=== SUPPLIED DATA ===

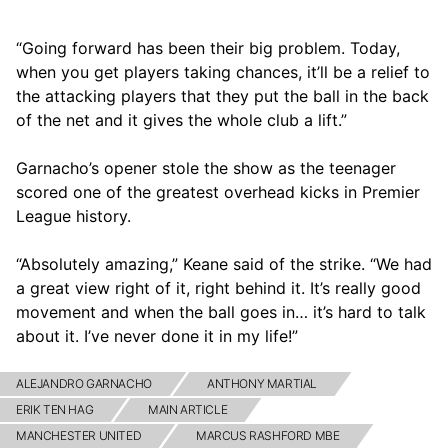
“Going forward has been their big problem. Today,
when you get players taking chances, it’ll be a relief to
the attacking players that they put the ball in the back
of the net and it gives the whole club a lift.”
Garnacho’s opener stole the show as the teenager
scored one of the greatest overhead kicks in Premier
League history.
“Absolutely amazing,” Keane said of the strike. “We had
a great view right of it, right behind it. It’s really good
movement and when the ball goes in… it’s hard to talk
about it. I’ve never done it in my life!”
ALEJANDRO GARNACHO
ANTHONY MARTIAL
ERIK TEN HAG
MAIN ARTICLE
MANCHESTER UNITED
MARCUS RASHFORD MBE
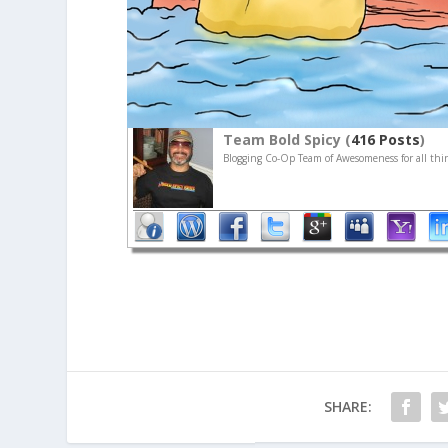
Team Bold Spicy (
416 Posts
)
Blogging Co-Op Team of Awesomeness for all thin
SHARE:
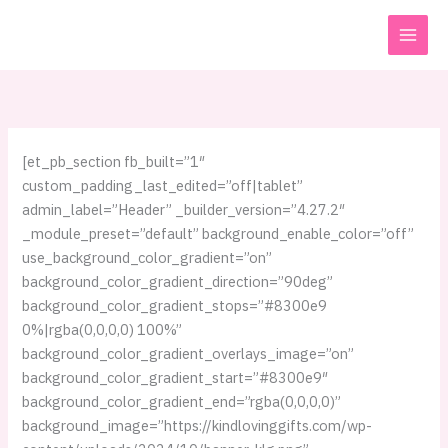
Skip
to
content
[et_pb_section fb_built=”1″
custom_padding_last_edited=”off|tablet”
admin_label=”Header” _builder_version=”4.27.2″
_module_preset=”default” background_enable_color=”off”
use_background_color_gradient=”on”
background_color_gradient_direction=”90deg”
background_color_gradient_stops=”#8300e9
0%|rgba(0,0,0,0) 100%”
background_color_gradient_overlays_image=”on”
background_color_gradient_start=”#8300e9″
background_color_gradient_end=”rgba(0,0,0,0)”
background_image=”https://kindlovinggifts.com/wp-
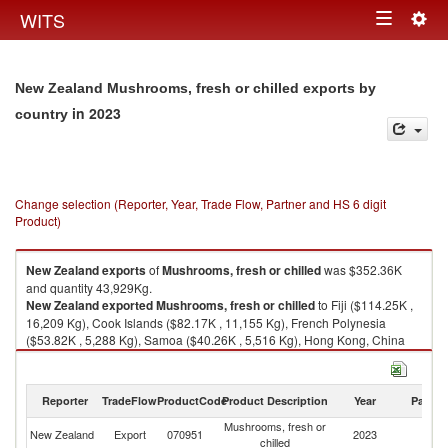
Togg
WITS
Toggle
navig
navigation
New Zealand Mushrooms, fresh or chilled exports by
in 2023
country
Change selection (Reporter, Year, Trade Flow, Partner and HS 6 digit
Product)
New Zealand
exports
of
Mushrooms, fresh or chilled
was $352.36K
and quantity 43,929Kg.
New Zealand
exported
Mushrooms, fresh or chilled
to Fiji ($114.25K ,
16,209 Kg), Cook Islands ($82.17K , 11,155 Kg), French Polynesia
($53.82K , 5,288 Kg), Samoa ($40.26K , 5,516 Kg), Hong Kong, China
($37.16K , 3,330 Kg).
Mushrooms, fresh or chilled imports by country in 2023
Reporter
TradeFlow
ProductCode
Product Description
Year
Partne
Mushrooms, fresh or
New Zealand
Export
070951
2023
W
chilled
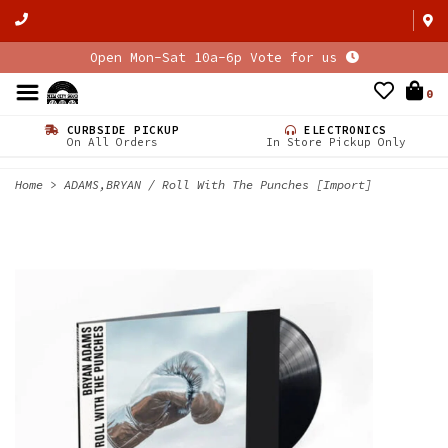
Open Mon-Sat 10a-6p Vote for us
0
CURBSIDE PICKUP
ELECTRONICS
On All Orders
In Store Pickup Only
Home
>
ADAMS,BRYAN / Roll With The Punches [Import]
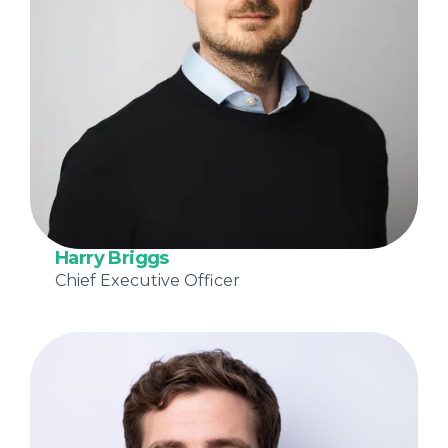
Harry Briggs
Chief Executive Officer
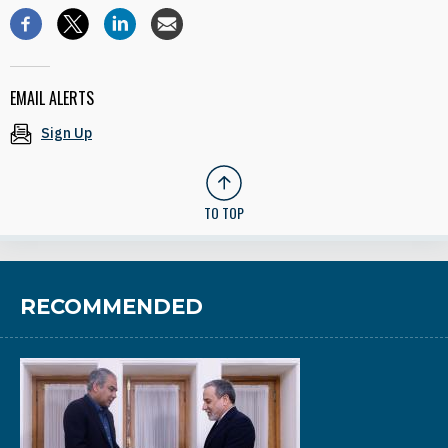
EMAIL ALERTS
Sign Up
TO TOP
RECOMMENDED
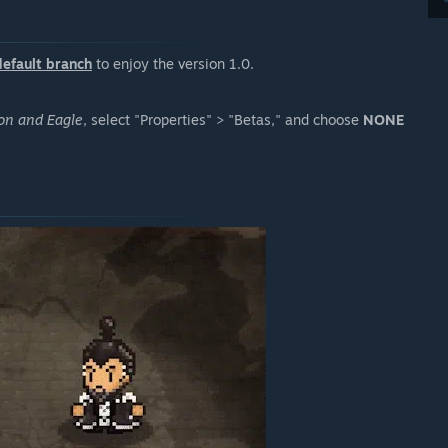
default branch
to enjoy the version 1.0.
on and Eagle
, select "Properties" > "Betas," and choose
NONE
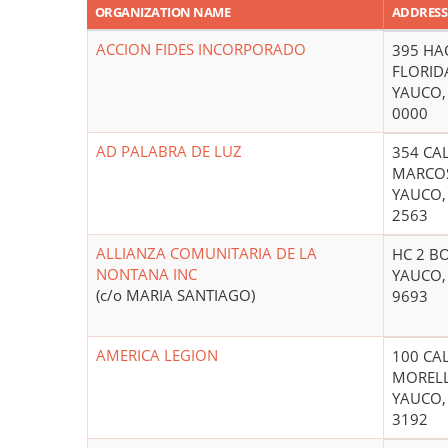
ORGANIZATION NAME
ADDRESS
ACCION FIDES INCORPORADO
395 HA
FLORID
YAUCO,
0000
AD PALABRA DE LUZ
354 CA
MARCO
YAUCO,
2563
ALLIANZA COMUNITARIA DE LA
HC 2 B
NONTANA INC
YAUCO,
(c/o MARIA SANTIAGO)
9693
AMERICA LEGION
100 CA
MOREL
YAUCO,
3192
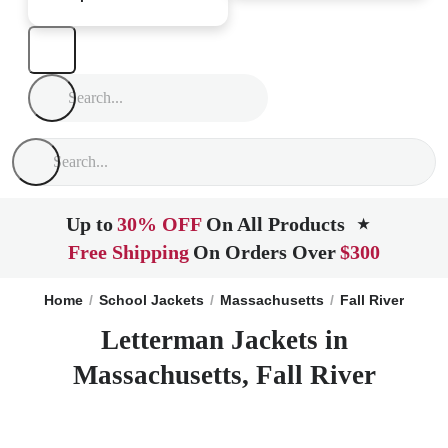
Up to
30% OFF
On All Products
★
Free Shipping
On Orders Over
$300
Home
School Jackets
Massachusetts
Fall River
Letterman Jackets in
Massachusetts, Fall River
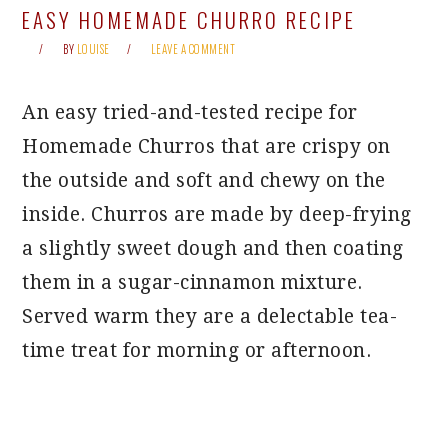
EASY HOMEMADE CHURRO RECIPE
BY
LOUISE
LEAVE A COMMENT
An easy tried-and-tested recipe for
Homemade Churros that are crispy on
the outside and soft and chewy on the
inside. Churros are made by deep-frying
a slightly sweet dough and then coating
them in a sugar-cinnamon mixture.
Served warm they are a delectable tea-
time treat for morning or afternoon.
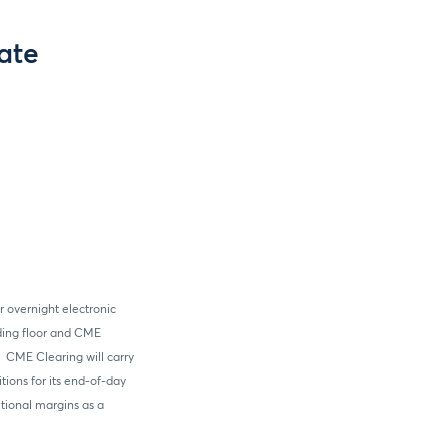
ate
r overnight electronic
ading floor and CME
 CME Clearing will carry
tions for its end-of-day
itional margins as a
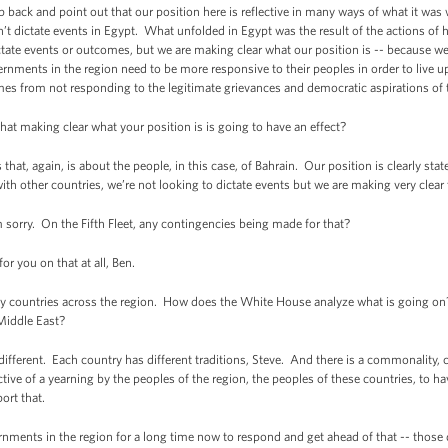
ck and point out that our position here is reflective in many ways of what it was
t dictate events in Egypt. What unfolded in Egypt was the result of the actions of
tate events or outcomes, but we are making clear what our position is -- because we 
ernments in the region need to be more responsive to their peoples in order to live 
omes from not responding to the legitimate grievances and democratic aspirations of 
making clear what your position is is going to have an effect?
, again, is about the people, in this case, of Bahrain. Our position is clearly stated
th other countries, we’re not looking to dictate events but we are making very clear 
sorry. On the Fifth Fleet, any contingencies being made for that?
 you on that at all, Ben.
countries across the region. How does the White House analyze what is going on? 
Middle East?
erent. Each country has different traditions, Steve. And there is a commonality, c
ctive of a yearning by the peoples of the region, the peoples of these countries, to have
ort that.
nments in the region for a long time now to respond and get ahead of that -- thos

===
=== SUPPLIED DATA ===

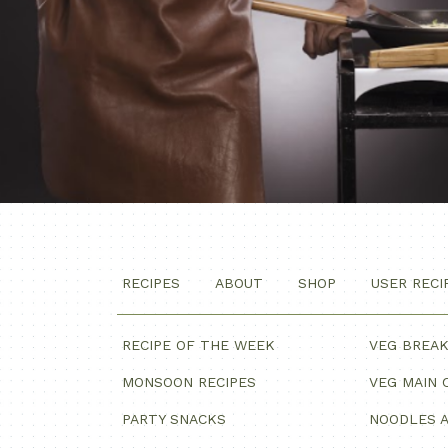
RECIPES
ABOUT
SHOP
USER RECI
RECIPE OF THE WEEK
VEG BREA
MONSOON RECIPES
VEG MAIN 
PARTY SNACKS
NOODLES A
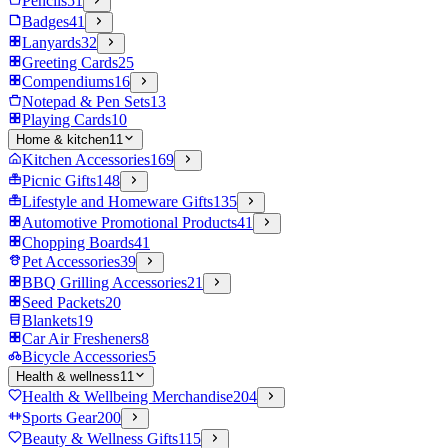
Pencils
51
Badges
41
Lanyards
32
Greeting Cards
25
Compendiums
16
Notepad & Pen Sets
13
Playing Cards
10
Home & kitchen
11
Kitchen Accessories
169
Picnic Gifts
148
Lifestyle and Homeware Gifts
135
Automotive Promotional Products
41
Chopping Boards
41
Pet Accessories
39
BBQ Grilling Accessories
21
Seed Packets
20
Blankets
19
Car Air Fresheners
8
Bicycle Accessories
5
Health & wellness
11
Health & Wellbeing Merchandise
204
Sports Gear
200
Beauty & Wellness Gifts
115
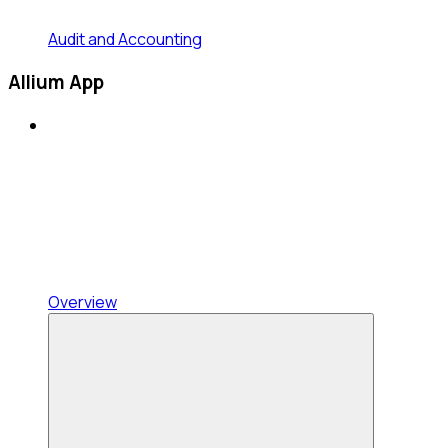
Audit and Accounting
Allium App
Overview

===

◆ **TASK ITEM**: Write out the data again exactly, starting with the line that contains "ck and point" and going on through the line that contains "nments in the region for".

◆ **SOLUTION FOR THIS TASK**:
ck and point out that our position here is reflective in many ways of what it was
t dictate events in Egypt. What unfolded in Egypt was the result of the actions of
tate events or outcomes, but we are making clear what our position is -- because we 
ernments in the region need to be more responsive to their peoples in order to live 
omes from not responding to the legitimate grievances and democratic aspirations of 
making clear what your position is is going to have an effect?
, again, is about the people, in this case, of Bahrain. Our position is clearly stated
th other countries, we’re not looking to dictate events but we are making very clear 
sorry. On the Fifth Fleet, any contingencies being made for that?
 you on that at all, Ben.
countries across the region. How does the White House analyze what is going on? 
Middle East?
erent. Each country has different traditions, Steve. And there is a commonality, c
ctive of a yearning by the peoples of the region, the peoples of these countries, to have
ort that.
nments in the region for a long time now to respond and get ahead of that -- thos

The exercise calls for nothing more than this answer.